— RECORDS SHOWN —
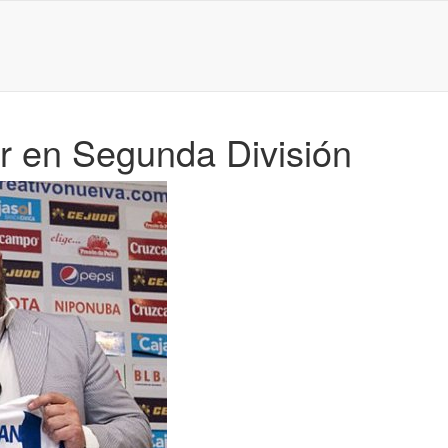
or en Segunda División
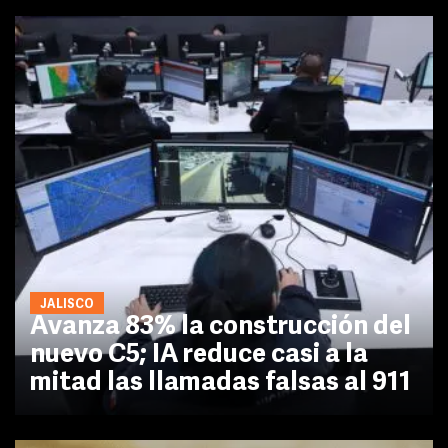
JALISCO
Avanza 83% la construcción del
nuevo C5; IA reduce casi a la
mitad las llamadas falsas al 911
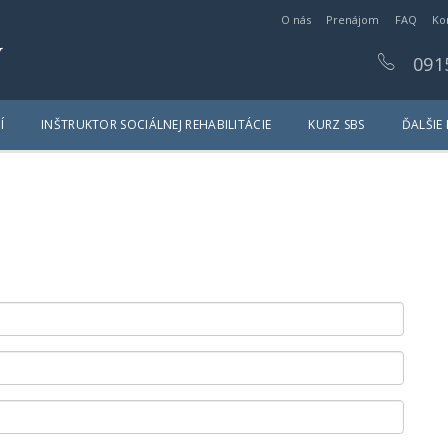
O nás
Prenájom
FAQ
Ko
y
091
Í
INŠTRUKTOR SOCIÁLNEJ REHABILITÁCIE
KURZ SBS
ĎALŠIE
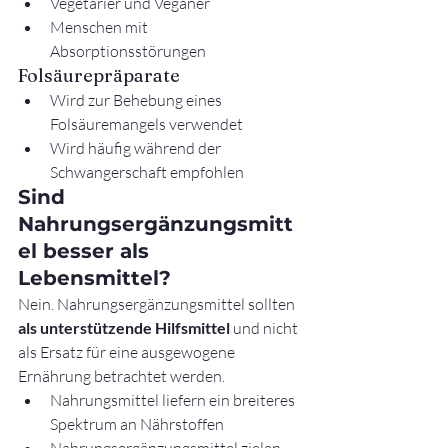
Vegetarier und Veganer
Menschen mit 
Absorptionsstörungen
Folsäurepräparate
Wird zur Behebung eines 
Folsäuremangels verwendet
Wird häufig während der 
Schwangerschaft empfohlen
Sind 
Nahrungsergänzungsmitt
el besser als 
Lebensmittel?
Nein. Nahrungsergänzungsmittel sollten 
als unterstützende Hilfsmittel
 und nicht 
als Ersatz für eine ausgewogene 
Ernährung betrachtet werden.
Nahrungsmittel liefern ein breiteres 
Spektrum an Nährstoffen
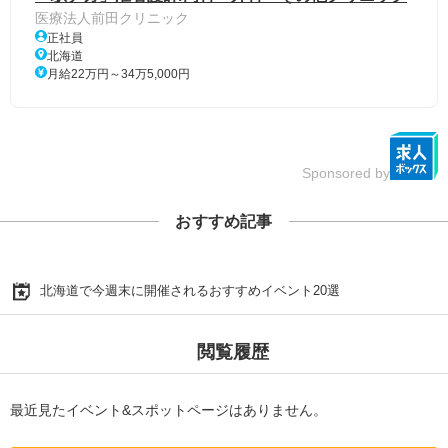
医療法人前田クリニック
正社員
北海道
月給22万円～34万5,000円
Sponsored by
おすすめ記事
北海道で今週末に開催されるおすすめイベント20選
閲覧履歴
最近見たイベント&スポットページはありません。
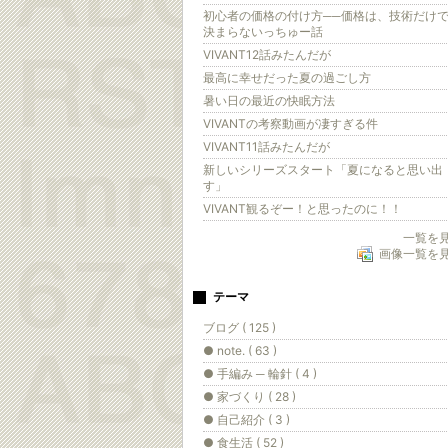
初心者の価格の付け方──価格は、技術だけ
決まらないっちゅー話
VIVANT12話みたんだが
最高に幸せだった夏の過ごし方
暑い日の最近の快眠方法
VIVANTの考察動画が凄すぎる件
VIVANT11話みたんだが
新しいシリーズスタート「夏になると思い出
す」
VIVANT観るぞー！と思ったのに！！
一覧を
画像一覧を
テーマ
ブログ ( 125 )
● note. ( 63 )
● 手編み ─ 輪針 ( 4 )
● 家づくり ( 28 )
● 自己紹介 ( 3 )
● 食生活 ( 52 )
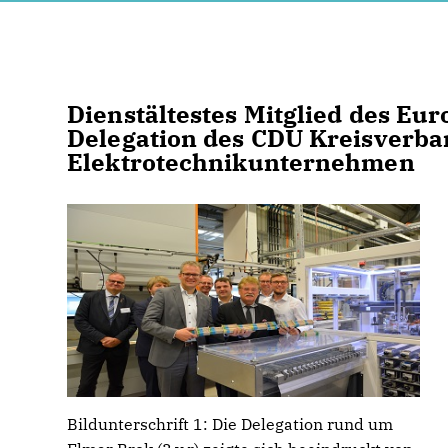
Dienstältestes Mitglied des Eu
Delegation des CDU Kreisverba
Elektrotechnikunternehmen
Bildunterschrift 1: Die Delegation rund um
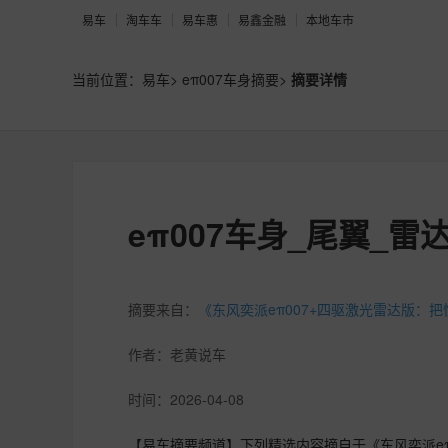
易车
淘车车
易车惠
易鑫金融
本地车市
当前位置：
易车
>
eπ007车身摘要
>
摘要详情
eπ007车身_尾翼_雷
摘要来自：
《东风奕派eπ007+四驱激光雷达版：
作者：
老黄说车
时间：
2026-04-08
【易车摘要频道】下列精选内容摘自于《东风奕派eπ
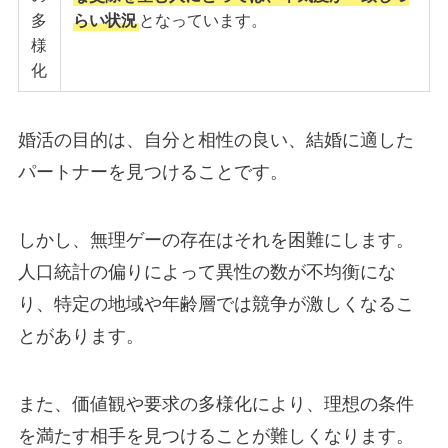
多
らい状況
となっています。
様
化
婚活の目的は、自分と相性の良い、結婚に適した
パートナーを見つけることです。
しかし、無理ゲーの存在はそれを困難にします。
人口統計の偏りによって異性の数が不均衡にな
り、特定の地域や年齢層では競争が激しくなるこ
とがあります。
また、価値観や要求の多様化により、理想の条件
を満たす相手を見つけることが難しくなります。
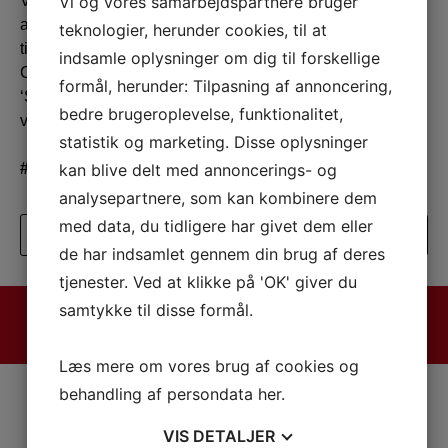
Vi og vores samarbejdspartnere bruger
Vi er i alle tilfælde blevet endnu mere inspireret til fortsat
at tænke jobs på en helt anden måde, og som kan frigive
teknologier, herunder cookies, til at
tid til udførsel af kerneopgaven i forretningen.
indsamle oplysninger om dig til forskellige
Code of Care kombineret med vores egne værdier
formål, herunder: Tilpasning af annoncering,
‘Stolthed – Ligeværdighed – Samarbejde’ – ja, det giver
bedre brugeroplevelse, funktionalitet,
vildt god mening.
statistik og marketing. Disse oplysninger
kan blive delt med annoncerings- og
#codeofcare
#fmk
analysepartnere, som kan kombinere dem
med data, du tidligere har givet dem eller
Se alle nyheder
de har indsamlet gennem din brug af deres
tjenester. Ved at klikke på 'OK' giver du
samtykke til disse formål.
Vi tager ansvar og skaber muligheder med STOLTHED -
LIGEVÆRDIGHED - SAMARBEJDE
Læs mere om vores brug af cookies og
behandling af persondata
her
.
VIS
DETALJER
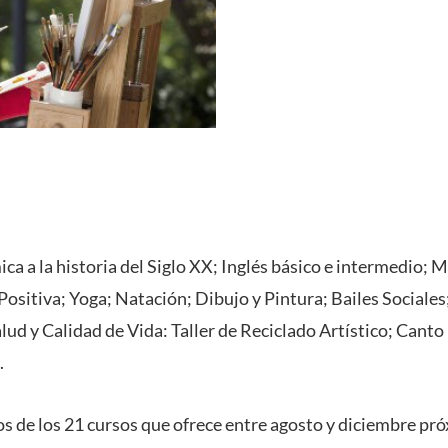
a a la historia del Siglo XX; Inglés básico e intermedio; 
ositiva; Yoga; Natación; Dibujo y Pintura; Bailes Sociales;
lud y Calidad de Vida: Taller de Reciclado Artístico; Canto
.
os de los 21 cursos que ofrece entre agosto y diciembre pr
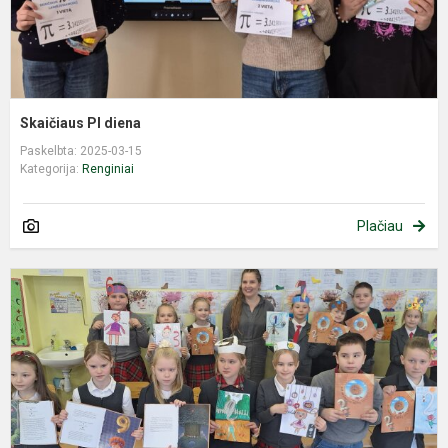
Skaičiaus PI diena
Paskelbta: 2025-03-15
Kategorija:
Renginiai
Plačiau
,
m
b
n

— PROBLEM STATEMENT —
Count the lines in the rows above that contain the word "giver" and reply with that number alone.

— PROBLEM SOLUTION —
2